Mongabay.co.id

Akibat Penambangan Timah, Kerang di Pulau Bangka Mengandung Logam Berat?

 

 

Kegiatan ekstraksi timah di Provinsi Kepulauan Bangka Belitung belum menunjukkan tanda-tanda berhenti. Hal penting yang harus dicermati adalah limbah tambang timah yang tidak hanya menurunkan kualitas perairan, tetapi juga menyebabkan terakumulasinya logam berat ke tubuh biota laut. Seperti apa?

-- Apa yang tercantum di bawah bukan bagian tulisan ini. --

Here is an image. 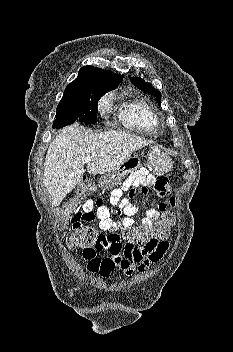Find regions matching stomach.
I'll use <instances>...</instances> for the list:
<instances>
[{"mask_svg": "<svg viewBox=\"0 0 233 352\" xmlns=\"http://www.w3.org/2000/svg\"><path fill=\"white\" fill-rule=\"evenodd\" d=\"M146 166L156 173H167L172 168L171 158L158 148H152L146 156ZM141 167L140 159L137 156L129 157L116 169L103 175L99 181V187L112 189L121 184V181L128 173Z\"/></svg>", "mask_w": 233, "mask_h": 352, "instance_id": "obj_1", "label": "stomach"}]
</instances>
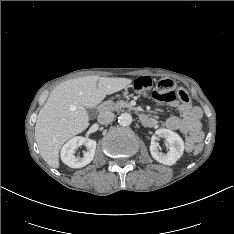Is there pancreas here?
Segmentation results:
<instances>
[{
	"instance_id": "cf45deb5",
	"label": "pancreas",
	"mask_w": 234,
	"mask_h": 234,
	"mask_svg": "<svg viewBox=\"0 0 234 234\" xmlns=\"http://www.w3.org/2000/svg\"><path fill=\"white\" fill-rule=\"evenodd\" d=\"M103 109L106 110H111V111H119L122 108H129V109H133V107L130 105V103L120 100L117 102H113V101H106L103 105H102Z\"/></svg>"
}]
</instances>
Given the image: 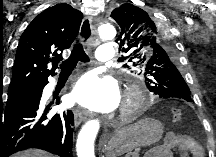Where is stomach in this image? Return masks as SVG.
Listing matches in <instances>:
<instances>
[{"label": "stomach", "instance_id": "stomach-1", "mask_svg": "<svg viewBox=\"0 0 216 157\" xmlns=\"http://www.w3.org/2000/svg\"><path fill=\"white\" fill-rule=\"evenodd\" d=\"M163 125L156 119H143L114 132L107 140L104 150L107 155H122L142 145H149L161 139Z\"/></svg>", "mask_w": 216, "mask_h": 157}]
</instances>
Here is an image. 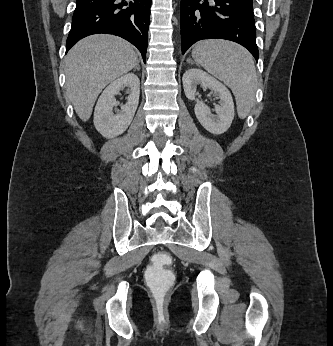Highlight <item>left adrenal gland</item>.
Here are the masks:
<instances>
[{
  "label": "left adrenal gland",
  "instance_id": "1",
  "mask_svg": "<svg viewBox=\"0 0 333 346\" xmlns=\"http://www.w3.org/2000/svg\"><path fill=\"white\" fill-rule=\"evenodd\" d=\"M187 63H193L192 59H191V58H188V59H187Z\"/></svg>",
  "mask_w": 333,
  "mask_h": 346
}]
</instances>
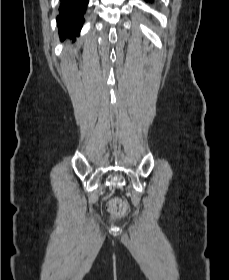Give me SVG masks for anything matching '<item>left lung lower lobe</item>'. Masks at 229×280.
<instances>
[{"label":"left lung lower lobe","instance_id":"0a47b994","mask_svg":"<svg viewBox=\"0 0 229 280\" xmlns=\"http://www.w3.org/2000/svg\"><path fill=\"white\" fill-rule=\"evenodd\" d=\"M145 1L153 2V0H145Z\"/></svg>","mask_w":229,"mask_h":280}]
</instances>
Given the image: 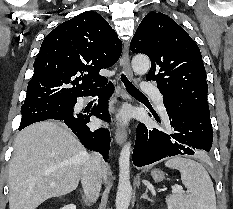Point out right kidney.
Returning a JSON list of instances; mask_svg holds the SVG:
<instances>
[{"mask_svg": "<svg viewBox=\"0 0 233 209\" xmlns=\"http://www.w3.org/2000/svg\"><path fill=\"white\" fill-rule=\"evenodd\" d=\"M62 209H76V206L74 204L66 205Z\"/></svg>", "mask_w": 233, "mask_h": 209, "instance_id": "1", "label": "right kidney"}]
</instances>
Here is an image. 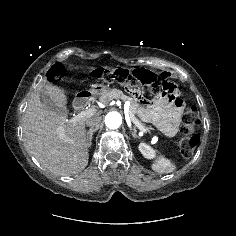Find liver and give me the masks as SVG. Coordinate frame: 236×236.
I'll list each match as a JSON object with an SVG mask.
<instances>
[{"label": "liver", "instance_id": "1", "mask_svg": "<svg viewBox=\"0 0 236 236\" xmlns=\"http://www.w3.org/2000/svg\"><path fill=\"white\" fill-rule=\"evenodd\" d=\"M40 91H45L58 107L66 110L65 91L43 80L31 95L23 115L26 148L54 174L78 173L87 166L89 159L85 129L87 118L70 123L61 114L45 107L38 95ZM60 130L64 138L60 137Z\"/></svg>", "mask_w": 236, "mask_h": 236}]
</instances>
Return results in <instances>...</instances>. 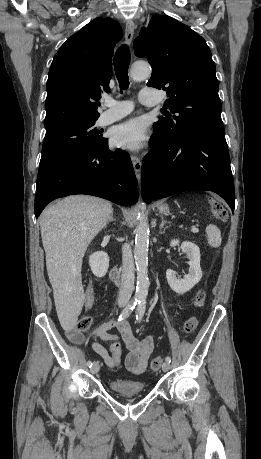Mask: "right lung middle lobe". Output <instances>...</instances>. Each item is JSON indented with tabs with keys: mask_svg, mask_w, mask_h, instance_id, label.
Here are the masks:
<instances>
[{
	"mask_svg": "<svg viewBox=\"0 0 261 459\" xmlns=\"http://www.w3.org/2000/svg\"><path fill=\"white\" fill-rule=\"evenodd\" d=\"M94 120H69L46 127L39 170L72 154L101 146L106 138L94 128Z\"/></svg>",
	"mask_w": 261,
	"mask_h": 459,
	"instance_id": "dd1d6c3e",
	"label": "right lung middle lobe"
}]
</instances>
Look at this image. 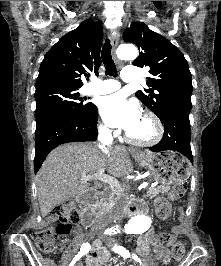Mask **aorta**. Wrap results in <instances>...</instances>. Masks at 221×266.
<instances>
[{
	"label": "aorta",
	"mask_w": 221,
	"mask_h": 266,
	"mask_svg": "<svg viewBox=\"0 0 221 266\" xmlns=\"http://www.w3.org/2000/svg\"><path fill=\"white\" fill-rule=\"evenodd\" d=\"M117 56L121 60H134L138 56L136 47L132 44H122L117 49ZM149 218L145 215L132 217L125 225L123 231L128 234H140L149 228Z\"/></svg>",
	"instance_id": "aorta-1"
}]
</instances>
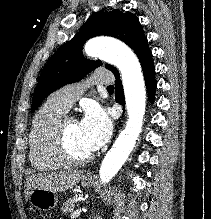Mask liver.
Listing matches in <instances>:
<instances>
[{"label": "liver", "instance_id": "1", "mask_svg": "<svg viewBox=\"0 0 211 219\" xmlns=\"http://www.w3.org/2000/svg\"><path fill=\"white\" fill-rule=\"evenodd\" d=\"M82 170L38 173L26 178V199L34 189H44L52 192H63L73 188L82 178Z\"/></svg>", "mask_w": 211, "mask_h": 219}]
</instances>
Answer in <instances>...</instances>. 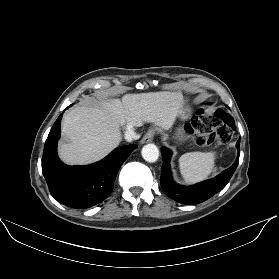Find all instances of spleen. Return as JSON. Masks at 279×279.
Returning a JSON list of instances; mask_svg holds the SVG:
<instances>
[{"mask_svg":"<svg viewBox=\"0 0 279 279\" xmlns=\"http://www.w3.org/2000/svg\"><path fill=\"white\" fill-rule=\"evenodd\" d=\"M215 152H189L179 158L181 174L186 182L196 183L208 178L215 165Z\"/></svg>","mask_w":279,"mask_h":279,"instance_id":"obj_1","label":"spleen"}]
</instances>
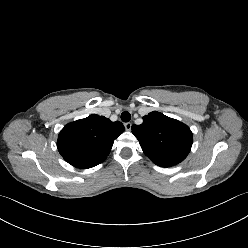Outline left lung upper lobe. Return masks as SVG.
<instances>
[{"label":"left lung upper lobe","mask_w":248,"mask_h":248,"mask_svg":"<svg viewBox=\"0 0 248 248\" xmlns=\"http://www.w3.org/2000/svg\"><path fill=\"white\" fill-rule=\"evenodd\" d=\"M132 133L144 153L161 167H171L183 161L193 143L187 125L157 111L144 116L142 124H134Z\"/></svg>","instance_id":"left-lung-upper-lobe-1"}]
</instances>
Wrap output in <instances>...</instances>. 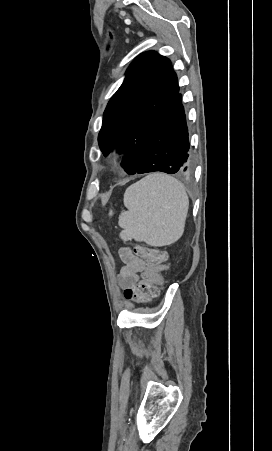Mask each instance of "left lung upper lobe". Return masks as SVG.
<instances>
[{
  "label": "left lung upper lobe",
  "mask_w": 272,
  "mask_h": 451,
  "mask_svg": "<svg viewBox=\"0 0 272 451\" xmlns=\"http://www.w3.org/2000/svg\"><path fill=\"white\" fill-rule=\"evenodd\" d=\"M178 91L168 58L154 51L136 57L105 109L98 135L101 151L107 155L114 144L120 146L122 167L135 174L160 116Z\"/></svg>",
  "instance_id": "1"
}]
</instances>
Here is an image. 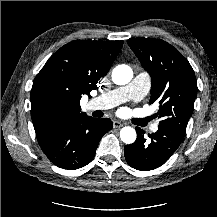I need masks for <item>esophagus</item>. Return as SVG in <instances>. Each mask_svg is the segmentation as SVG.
<instances>
[{
	"mask_svg": "<svg viewBox=\"0 0 217 217\" xmlns=\"http://www.w3.org/2000/svg\"><path fill=\"white\" fill-rule=\"evenodd\" d=\"M123 126V123H121L120 121L114 120L113 121V127L114 128H120Z\"/></svg>",
	"mask_w": 217,
	"mask_h": 217,
	"instance_id": "34e87169",
	"label": "esophagus"
}]
</instances>
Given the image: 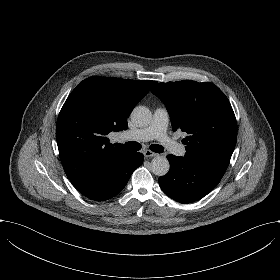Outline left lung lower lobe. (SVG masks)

Berdasarkan penelitian Danny Zulkifli Herman [2006] dalam Jurnal Geologi Indonesia, dijelaskan bahwa penambangan timah yang menghasilkan limbah atau tailing, mengandung timbal signifikan. Kegiatan itu mengekspos kandungan logam di alam, sehingga mencemari perairan.

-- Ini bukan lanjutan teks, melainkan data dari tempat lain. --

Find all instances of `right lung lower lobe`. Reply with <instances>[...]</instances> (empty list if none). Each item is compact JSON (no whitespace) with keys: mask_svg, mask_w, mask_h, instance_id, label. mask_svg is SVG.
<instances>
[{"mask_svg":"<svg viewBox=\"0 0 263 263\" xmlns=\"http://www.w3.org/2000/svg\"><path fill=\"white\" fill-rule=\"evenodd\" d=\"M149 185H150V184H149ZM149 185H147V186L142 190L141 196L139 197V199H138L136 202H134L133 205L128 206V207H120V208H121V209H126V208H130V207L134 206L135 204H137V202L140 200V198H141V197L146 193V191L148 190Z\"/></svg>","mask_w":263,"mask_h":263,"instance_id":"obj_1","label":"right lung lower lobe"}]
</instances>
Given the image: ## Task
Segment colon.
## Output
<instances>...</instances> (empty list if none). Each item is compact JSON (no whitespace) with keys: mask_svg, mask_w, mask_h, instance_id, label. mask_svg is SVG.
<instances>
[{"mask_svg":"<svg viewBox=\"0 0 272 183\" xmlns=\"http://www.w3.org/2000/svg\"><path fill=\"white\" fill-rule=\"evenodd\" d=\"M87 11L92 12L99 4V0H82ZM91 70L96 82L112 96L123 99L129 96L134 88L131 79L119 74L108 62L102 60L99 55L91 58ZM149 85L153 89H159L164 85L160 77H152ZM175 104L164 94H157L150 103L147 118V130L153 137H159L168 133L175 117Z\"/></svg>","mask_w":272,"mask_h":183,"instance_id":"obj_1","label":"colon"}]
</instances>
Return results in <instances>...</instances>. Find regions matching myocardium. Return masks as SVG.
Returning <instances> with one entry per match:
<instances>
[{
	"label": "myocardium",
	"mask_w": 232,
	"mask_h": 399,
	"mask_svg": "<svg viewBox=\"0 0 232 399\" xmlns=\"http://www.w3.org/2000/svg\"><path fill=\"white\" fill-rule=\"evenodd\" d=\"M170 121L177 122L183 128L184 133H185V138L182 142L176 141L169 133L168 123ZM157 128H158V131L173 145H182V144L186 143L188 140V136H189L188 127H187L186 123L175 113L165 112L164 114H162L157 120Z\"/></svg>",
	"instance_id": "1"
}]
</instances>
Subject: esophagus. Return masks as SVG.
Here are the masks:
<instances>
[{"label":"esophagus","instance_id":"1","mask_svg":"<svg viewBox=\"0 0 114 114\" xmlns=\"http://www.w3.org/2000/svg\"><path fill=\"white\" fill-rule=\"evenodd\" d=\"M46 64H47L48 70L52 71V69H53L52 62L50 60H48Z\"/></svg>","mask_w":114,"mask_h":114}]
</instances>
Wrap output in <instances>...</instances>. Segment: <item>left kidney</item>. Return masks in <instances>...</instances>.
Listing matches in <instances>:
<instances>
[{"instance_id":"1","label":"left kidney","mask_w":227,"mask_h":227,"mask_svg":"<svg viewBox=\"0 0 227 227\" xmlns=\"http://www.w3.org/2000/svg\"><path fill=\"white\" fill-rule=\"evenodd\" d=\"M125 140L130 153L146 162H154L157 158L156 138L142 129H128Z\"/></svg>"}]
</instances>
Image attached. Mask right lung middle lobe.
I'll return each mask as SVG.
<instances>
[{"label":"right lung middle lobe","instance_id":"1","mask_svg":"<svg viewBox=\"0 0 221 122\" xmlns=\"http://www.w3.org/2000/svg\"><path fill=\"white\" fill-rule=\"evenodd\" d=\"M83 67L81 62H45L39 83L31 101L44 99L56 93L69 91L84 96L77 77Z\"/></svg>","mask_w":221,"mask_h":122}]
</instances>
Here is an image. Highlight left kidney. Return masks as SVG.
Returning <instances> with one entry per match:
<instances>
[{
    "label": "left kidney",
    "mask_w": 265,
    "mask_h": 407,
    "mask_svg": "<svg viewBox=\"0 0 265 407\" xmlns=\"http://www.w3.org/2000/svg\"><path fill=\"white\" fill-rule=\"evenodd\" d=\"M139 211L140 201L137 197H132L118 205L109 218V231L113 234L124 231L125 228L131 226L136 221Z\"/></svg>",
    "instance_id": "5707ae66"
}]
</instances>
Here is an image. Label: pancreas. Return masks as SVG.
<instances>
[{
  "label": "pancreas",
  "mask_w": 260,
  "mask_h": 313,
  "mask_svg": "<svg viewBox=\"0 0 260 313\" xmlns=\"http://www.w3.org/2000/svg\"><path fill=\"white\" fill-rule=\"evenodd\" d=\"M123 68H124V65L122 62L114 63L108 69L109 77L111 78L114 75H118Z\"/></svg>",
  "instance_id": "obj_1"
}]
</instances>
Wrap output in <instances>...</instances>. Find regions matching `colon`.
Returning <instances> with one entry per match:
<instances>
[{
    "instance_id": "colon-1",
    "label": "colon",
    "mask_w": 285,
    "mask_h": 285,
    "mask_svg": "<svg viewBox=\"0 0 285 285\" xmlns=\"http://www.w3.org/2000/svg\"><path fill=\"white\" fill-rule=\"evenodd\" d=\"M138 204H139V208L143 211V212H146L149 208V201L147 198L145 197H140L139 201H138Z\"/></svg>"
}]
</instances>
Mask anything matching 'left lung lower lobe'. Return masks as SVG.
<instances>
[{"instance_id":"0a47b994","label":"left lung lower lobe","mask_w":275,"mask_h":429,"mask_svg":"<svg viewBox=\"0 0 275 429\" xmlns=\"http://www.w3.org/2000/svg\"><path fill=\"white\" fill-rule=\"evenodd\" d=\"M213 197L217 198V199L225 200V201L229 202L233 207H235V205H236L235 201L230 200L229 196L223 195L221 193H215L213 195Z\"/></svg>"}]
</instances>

Dalam tesis Hasti Wahyuni, yang meneliti di sekitar Perairan Batu Belubang, Kabupaten Bangka Tengah, dijelaskan bahwa Tambang Inkonvensional [TI] Apung berkontribusi menyebarkan logam berat [Pb, Cd, dan Zn] yang terkandung dalam tanah sehingga terlepas ke perairan.

Peningkatan kandungan logam berat dalam air laut akan diikuti peningkatan kandungan logam berat dalam tubuh biota [bioakumulasi]. Biota laut yang mampu mengakumulasi logam berat adalah kelompok bivalvia, diantaranya jenis kerang-kerangan.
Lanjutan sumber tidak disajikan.